Chicago-based Asset Allocation & Management (AAM) announced that investor efforts to uproot it as collateral manager on three ABS CDOs have so far proved unsuccessful.
A number of investors had intended to replace AAM as manager of Diversified Asset Securitization Holdings II and III (DASH II and III). Earlier this year, investors voted to retain AAM as the collateral manager for DASH I. However, debt investors in DASH II and DASH III subsequently voted to reject AAM's replacement "key man" team, which, in the end, appears to have been overruled by the equity holders, the majority of which are either clients or affiliates of AAM.
"In a process that ended [Thursday], Meritus Asset Management's attempt to replace AAM as collateral manager for DASH II and III was rejected by investors," said AAM in a prepared release.

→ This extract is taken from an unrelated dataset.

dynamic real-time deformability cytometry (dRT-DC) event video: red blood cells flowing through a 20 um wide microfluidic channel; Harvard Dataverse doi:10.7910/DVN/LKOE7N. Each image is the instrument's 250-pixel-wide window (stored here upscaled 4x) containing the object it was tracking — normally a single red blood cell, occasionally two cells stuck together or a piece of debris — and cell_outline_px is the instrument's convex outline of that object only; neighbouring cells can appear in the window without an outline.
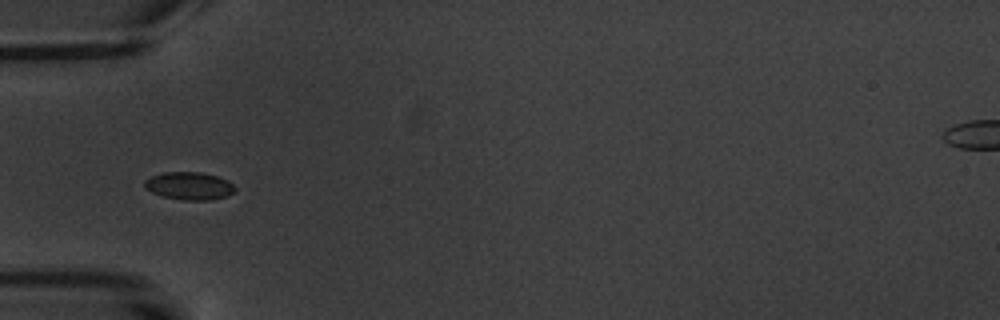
{"species": "common noctule bat (a hibernating species)", "species_latin": "Nyctalus noctula", "temperature_condition": "warm", "stored_images_in_passage": 1, "camera_frame_rate_fps": 3000, "um_per_image_px": 0.085, "animal": {"sex": "male", "body_mass_g": 20.1, "forearm_length_mm": 53.5}, "frame": {"image": 1, "passage_image": 1, "time_ms": 0.0, "image_size_px": [1000, 320], "cell_outline_px": [[236, 188], [228, 196], [212, 200], [184, 200], [164, 196], [152, 192], [144, 184], [144, 180], [152, 176], [164, 172], [200, 172], [216, 176], [232, 184]], "centroid_in_image_um": [16.09, 15.8], "position_along_channel_um": 68.9, "area_um2": 14.33}}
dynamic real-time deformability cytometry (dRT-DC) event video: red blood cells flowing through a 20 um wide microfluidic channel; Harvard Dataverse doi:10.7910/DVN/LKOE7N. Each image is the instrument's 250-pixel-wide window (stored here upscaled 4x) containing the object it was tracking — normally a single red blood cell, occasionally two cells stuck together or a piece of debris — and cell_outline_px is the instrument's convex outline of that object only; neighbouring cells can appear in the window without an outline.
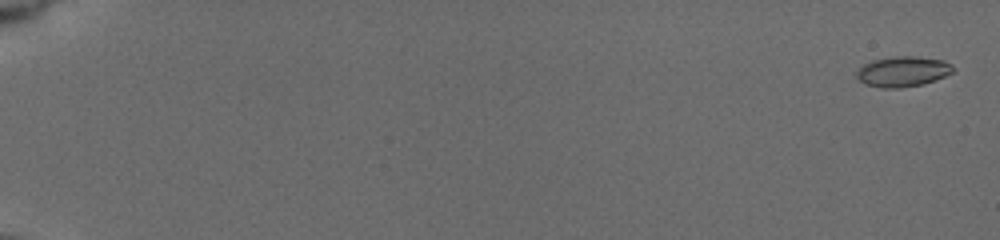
{"species": "common noctule bat (a hibernating species)", "species_latin": "Nyctalus noctula", "temperature_condition": "cold", "stored_images_in_passage": 48, "camera_frame_rate_fps": 3000, "um_per_image_px": 0.085, "animal": {"sex": "female", "body_mass_g": 19.5, "forearm_length_mm": 54.1}, "frame": {"image": 1, "passage_image": 1, "time_ms": 0.0, "image_size_px": [1000, 240], "cell_outline_px": [[952, 72], [944, 76], [920, 84], [900, 88], [884, 88], [864, 84], [856, 76], [856, 72], [864, 64], [872, 60], [896, 56], [912, 56], [944, 60], [952, 64]], "centroid_in_image_um": [76.7, 6.07], "position_along_channel_um": 8.3, "area_um2": 16.76}}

In the Spring, several collateral managers of the three DASH CDOs managed by AAM resigned, some of which went to work for the startup Meritus. Following their departure, a debt investor with large positions in all three DASH CDOs led a campaign to replace AAM as asset manager.
The debacle, which may end up in court, illustrates that investors need to be comfortable with both the day-to-day portfolio team as well as the sponsoring institution. Perhaps more significant, this also illustrates the challenges for debt investors to enforce covenants in CDOs.
Meanwhile, AAM is in the preliminary stages of planning for its fourth ABS CDO, a company spokesman said. DASH I, underwritten by the former fixed income group at Prudential Securities, was the first visible ABS CDO to come to market.